Timolol maleate, a nonselective β-adrenergic antagonist, has been available in the United States since 1978. Timolol is also useful in many cases of secondary glaucoma, aphakic glaucoma, and ocular hypertension.^51,52,53,54 The attraction of timolol lies in its long-term efficacy in the treatment of various types of glaucoma, the low incidence of ocular side-effects, and relatively long duration of action (12 to 24 hours), which allows for once-daily or twice-daily application.

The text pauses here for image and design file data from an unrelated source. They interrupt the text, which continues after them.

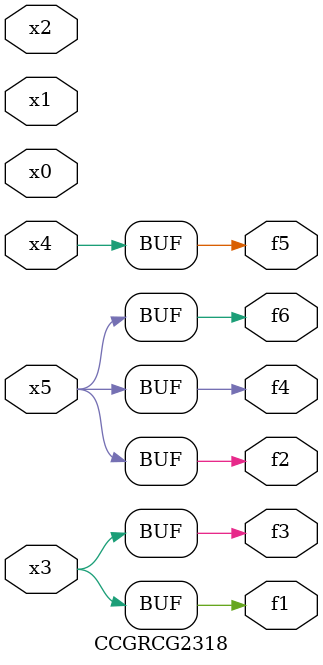
<source format=v>
module CCGRCG2318(
	input x0, x1, x2, x3, x4, x5,
	output f1, f2, f3, f4, f5, f6
);
	assign f1 = x3;
	assign f2 = x5;
	assign f3 = x3;
	assign f4 = x5;
	assign f5 = x4;
	assign f6 = x5;
endmodule

</source>
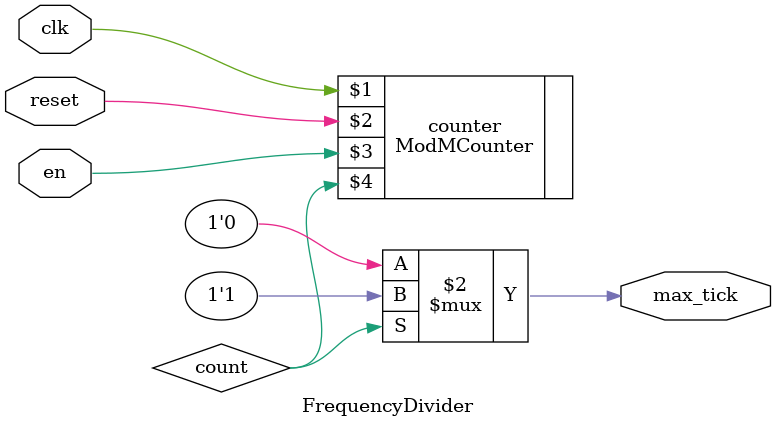
<source format=v>

`timescale 1ns / 1ps

module FrequencyDivider #( parameter M = 2, parameter N = 1 )( input clk, input reset, input en, output max_tick );

	wire [N-1:0] count;

	ModMCounter #( M, N ) counter ( clk, reset, en, count );
	
	// Output
	assign max_tick = count == M - 1 ? 1'b1 : 1'b0;

endmodule


</source>
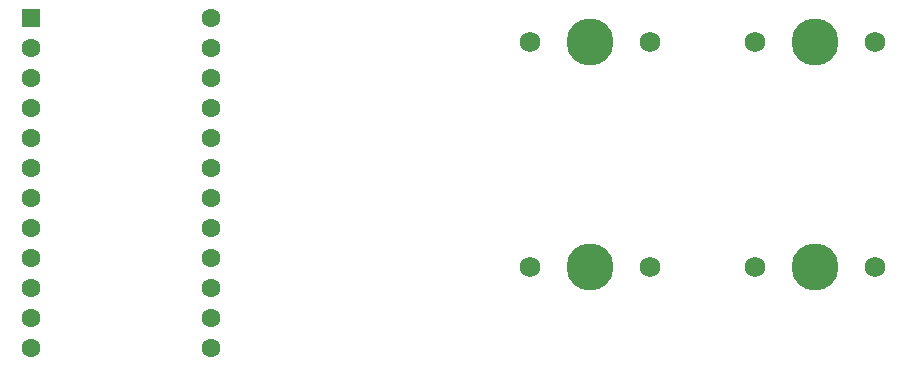
<source format=gts>
%TF.GenerationSoftware,KiCad,Pcbnew,(5.1.10-1-10_14)*%
%TF.CreationDate,2021-10-08T14:04:21+02:00*%
%TF.ProjectId,lazercut,6c617a65-7263-4757-942e-6b696361645f,rev?*%
%TF.SameCoordinates,Original*%
%TF.FileFunction,Soldermask,Top*%
%TF.FilePolarity,Negative*%
%FSLAX46Y46*%
G04 Gerber Fmt 4.6, Leading zero omitted, Abs format (unit mm)*
G04 Created by KiCad (PCBNEW (5.1.10-1-10_14)) date 2021-10-08 14:04:21*
%MOMM*%
%LPD*%
G01*
G04 APERTURE LIST*
%ADD10C,1.600000*%
%ADD11R,1.600000X1.600000*%
%ADD12C,1.750000*%
%ADD13C,3.987800*%
G04 APERTURE END LIST*
D10*
%TO.C,U1*%
X77470000Y-142398750D03*
X77470000Y-144938750D03*
X77470000Y-147478750D03*
X77470000Y-150018750D03*
X77470000Y-152558750D03*
X77470000Y-155098750D03*
X77470000Y-157638750D03*
X77470000Y-160178750D03*
X77470000Y-162718750D03*
X77470000Y-165258750D03*
X77470000Y-167798750D03*
X77470000Y-170338750D03*
X62230000Y-170338750D03*
X62230000Y-167798750D03*
X62230000Y-165258750D03*
X62230000Y-162718750D03*
X62230000Y-160178750D03*
X62230000Y-157638750D03*
X62230000Y-155098750D03*
X62230000Y-152558750D03*
X62230000Y-150018750D03*
X62230000Y-147478750D03*
X62230000Y-144938750D03*
D11*
X62230000Y-142398750D03*
%TD*%
D12*
%TO.C,MX4*%
X133667500Y-163512500D03*
X123507500Y-163512500D03*
D13*
X128587500Y-163512500D03*
%TD*%
D12*
%TO.C,MX3*%
X114617500Y-163512500D03*
X104457500Y-163512500D03*
D13*
X109537500Y-163512500D03*
%TD*%
D12*
%TO.C,MX2*%
X133667500Y-144462500D03*
X123507500Y-144462500D03*
D13*
X128587500Y-144462500D03*
%TD*%
D12*
%TO.C,MX1*%
X114617500Y-144462500D03*
X104457500Y-144462500D03*
D13*
X109537500Y-144462500D03*
%TD*%
M02*

</source>
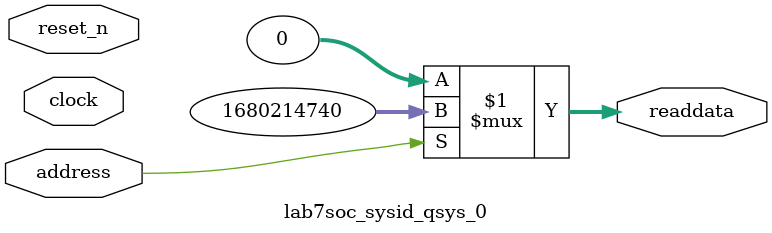
<source format=v>



// synthesis translate_off
`timescale 1ns / 1ps
// synthesis translate_on

// turn off superfluous verilog processor warnings 
// altera message_level Level1 
// altera message_off 10034 10035 10036 10037 10230 10240 10030 

module lab7soc_sysid_qsys_0 (
               // inputs:
                address,
                clock,
                reset_n,

               // outputs:
                readdata
             )
;

  output  [ 31: 0] readdata;
  input            address;
  input            clock;
  input            reset_n;

  wire    [ 31: 0] readdata;
  //control_slave, which is an e_avalon_slave
  assign readdata = address ? 1680214740 : 0;

endmodule



</source>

Topical ocular administration of 0.25% and 0.5% timolol maleate results in lowering of IOP in normal and glaucomatous eyes.^{55,56,57,58,59} Topical timolol is effective in reducing IOP 20% to 30% compared with pretreatment values.^57,60 The maximum hypotensive effect of timolol is reached with the dose range of 0.3% to 0.5%.⁵⁶ The onset of action of timolol can usually be detected within one half hour after a single dose. The maximum effect usually occurs in one to two hours.²¹ Timolol maleate is the prototype medication for β-adrenoreceptor antagonists; thus, the other medications in this class can be expected to have a similar time of onset and time to maximal effect as timolol maleate (Fig. 1).